This study addresses the high computational complexity of traditional mixed-integer linear programming (MILP) in open-pit mine scheduling and its limited adaptability to dynamic environments. The authors propose a novel zero-shot large language model (LLM) decision-making framework guided by a custom mine simulator that embeds geological–processing coupling constraints. This approach, for the first time, integrates an un-tuned LLM with a physically informed simulator to generate interpretable and feasible scheduling plans in a closed-loop setting without requiring any training data. Experimental results demonstrate that the method achieves 94%–99% of the net present value obtained by MILP across mine instances of varying scales, with computation time scaling linearly—significantly outperforming the exponential complexity of conventional MILP solvers. The work also introduces the first MILP benchmark incorporating real-world industrial constraints for rigorous evaluation.
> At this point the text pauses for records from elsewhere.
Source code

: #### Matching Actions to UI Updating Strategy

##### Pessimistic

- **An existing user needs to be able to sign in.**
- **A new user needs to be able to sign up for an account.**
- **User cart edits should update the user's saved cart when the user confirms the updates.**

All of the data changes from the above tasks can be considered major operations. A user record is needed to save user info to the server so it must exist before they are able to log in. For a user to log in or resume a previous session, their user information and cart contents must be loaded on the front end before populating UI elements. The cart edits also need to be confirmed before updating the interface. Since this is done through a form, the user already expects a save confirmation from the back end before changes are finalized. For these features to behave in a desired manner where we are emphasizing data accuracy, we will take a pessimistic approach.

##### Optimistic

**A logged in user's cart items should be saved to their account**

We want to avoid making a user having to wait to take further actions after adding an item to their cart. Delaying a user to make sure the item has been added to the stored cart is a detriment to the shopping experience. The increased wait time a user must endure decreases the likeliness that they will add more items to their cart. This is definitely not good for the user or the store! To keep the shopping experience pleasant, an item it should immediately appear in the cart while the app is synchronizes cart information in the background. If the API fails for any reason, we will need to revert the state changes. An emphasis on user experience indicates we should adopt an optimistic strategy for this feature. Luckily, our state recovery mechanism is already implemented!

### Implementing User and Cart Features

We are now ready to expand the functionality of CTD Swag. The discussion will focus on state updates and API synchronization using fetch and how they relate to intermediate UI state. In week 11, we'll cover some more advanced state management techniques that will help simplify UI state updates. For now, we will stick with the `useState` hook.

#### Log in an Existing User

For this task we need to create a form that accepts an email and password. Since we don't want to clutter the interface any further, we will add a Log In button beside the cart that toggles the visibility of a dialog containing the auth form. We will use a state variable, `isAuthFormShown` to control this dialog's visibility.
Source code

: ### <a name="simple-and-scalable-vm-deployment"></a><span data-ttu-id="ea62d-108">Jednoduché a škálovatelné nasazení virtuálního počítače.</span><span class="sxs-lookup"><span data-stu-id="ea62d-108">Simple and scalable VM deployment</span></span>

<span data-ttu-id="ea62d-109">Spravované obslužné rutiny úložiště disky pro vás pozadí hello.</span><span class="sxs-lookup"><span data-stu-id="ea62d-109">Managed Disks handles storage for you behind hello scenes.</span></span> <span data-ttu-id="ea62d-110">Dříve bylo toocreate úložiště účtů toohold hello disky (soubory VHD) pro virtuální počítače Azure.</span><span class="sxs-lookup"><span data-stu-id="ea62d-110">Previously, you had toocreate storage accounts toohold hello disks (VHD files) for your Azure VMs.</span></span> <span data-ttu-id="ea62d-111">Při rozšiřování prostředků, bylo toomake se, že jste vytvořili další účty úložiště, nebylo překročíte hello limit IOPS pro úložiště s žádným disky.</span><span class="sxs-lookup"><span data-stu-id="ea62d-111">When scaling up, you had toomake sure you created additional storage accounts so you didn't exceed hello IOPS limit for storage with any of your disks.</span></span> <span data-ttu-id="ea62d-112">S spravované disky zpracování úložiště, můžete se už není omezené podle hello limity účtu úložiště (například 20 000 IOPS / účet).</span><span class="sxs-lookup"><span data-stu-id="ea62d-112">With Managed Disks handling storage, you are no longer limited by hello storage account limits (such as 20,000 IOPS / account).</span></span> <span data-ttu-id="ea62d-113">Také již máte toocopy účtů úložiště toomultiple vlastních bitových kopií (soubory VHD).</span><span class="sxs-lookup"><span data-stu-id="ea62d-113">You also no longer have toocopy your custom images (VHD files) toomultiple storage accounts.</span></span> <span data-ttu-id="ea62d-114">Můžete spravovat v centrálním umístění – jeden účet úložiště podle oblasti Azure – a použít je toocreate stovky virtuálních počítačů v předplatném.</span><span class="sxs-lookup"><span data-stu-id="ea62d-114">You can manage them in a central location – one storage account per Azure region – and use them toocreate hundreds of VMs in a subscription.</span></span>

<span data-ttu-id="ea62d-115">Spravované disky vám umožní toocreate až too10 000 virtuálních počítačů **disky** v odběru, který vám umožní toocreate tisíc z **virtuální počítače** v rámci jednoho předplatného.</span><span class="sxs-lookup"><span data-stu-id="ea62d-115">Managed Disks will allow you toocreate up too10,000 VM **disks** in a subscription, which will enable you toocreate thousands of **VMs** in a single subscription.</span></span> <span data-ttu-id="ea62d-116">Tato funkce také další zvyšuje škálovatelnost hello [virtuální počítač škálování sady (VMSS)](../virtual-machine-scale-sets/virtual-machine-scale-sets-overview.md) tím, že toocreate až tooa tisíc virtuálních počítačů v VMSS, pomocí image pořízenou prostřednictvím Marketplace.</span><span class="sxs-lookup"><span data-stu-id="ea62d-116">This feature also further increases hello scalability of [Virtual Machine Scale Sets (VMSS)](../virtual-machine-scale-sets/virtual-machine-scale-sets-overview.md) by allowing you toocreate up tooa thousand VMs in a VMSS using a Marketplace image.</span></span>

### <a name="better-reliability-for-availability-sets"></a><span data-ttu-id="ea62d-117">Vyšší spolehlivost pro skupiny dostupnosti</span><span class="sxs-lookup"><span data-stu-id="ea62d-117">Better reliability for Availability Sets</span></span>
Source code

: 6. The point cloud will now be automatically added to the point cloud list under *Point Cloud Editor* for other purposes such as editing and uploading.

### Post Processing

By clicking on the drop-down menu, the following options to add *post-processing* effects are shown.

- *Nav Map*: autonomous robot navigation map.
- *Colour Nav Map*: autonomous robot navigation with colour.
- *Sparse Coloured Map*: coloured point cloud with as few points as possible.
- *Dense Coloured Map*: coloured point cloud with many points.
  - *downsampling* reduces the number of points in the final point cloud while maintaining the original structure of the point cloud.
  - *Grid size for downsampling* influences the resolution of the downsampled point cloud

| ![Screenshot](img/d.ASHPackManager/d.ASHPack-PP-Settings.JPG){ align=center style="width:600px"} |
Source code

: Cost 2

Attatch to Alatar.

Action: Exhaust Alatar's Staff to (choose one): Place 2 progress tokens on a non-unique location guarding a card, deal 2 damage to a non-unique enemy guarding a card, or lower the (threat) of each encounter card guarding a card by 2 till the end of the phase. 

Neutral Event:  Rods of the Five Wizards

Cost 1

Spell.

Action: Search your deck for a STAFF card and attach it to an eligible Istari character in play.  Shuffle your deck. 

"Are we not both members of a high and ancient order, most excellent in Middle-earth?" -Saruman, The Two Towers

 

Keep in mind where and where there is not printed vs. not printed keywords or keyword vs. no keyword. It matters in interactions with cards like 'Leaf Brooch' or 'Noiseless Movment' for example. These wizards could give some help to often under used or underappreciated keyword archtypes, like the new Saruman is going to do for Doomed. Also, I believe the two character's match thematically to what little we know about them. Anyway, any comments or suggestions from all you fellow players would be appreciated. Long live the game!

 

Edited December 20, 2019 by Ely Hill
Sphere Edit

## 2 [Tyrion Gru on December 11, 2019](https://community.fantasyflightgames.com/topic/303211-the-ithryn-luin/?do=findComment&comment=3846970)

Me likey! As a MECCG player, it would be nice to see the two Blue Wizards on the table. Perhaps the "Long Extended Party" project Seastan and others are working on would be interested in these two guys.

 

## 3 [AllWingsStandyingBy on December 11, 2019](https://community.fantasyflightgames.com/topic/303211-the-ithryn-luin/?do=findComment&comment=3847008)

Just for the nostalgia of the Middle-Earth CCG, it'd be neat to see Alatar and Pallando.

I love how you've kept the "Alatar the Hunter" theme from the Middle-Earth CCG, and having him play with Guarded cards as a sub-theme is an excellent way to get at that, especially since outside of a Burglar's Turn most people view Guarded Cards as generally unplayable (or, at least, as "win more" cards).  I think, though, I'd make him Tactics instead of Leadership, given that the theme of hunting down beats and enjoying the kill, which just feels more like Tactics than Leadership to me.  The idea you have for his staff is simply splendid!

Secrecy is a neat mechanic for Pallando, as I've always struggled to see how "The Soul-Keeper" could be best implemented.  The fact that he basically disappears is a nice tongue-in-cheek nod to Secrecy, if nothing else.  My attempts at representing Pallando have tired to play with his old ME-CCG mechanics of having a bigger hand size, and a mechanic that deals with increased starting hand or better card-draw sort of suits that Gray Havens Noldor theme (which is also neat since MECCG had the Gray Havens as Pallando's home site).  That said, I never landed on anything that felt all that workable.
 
Open-pit mine scheduling is a critical process for maximizing economic return under complex geotechnical and operational constraints. While Mixed-Integer Linear Programming (MILP) provides mathematically optimal baselines, its exponential computational complexity and inability to adapt in real time limit its practical deployment in dynamic industrial environments. This work introduces a simulator-driven Large Language Model (LLM) scheduling framework in which the LLM acts as an autonomous decision-making agent, guided at each step by a custom simulator that encodes geotechnical precedence, extraction-processing coupling, and dynamic capacity constraints directly into the action generation mechanism. Operating entirely zero-shot within a closed, data-secure environment, the framework produces complete, interpretable extraction and processing schedules without cloud-based inference, domain-specific fine-tuning, or retraining. To provide a trustworthy performance benchmark, a novel MILP formulation is developed that incorporates realistic operational and geotechnical constraints. Evaluated across mining instances of varying scale and time periods, the LLM-based framework recovers between 94\% and 99\% of the MILP optimal NPV while scaling linearly in computation time. These results position simulator-constrained LLM agents as a practical and scalable alternative to classical optimization for long-horizon industrial scheduling under complex operational constraints.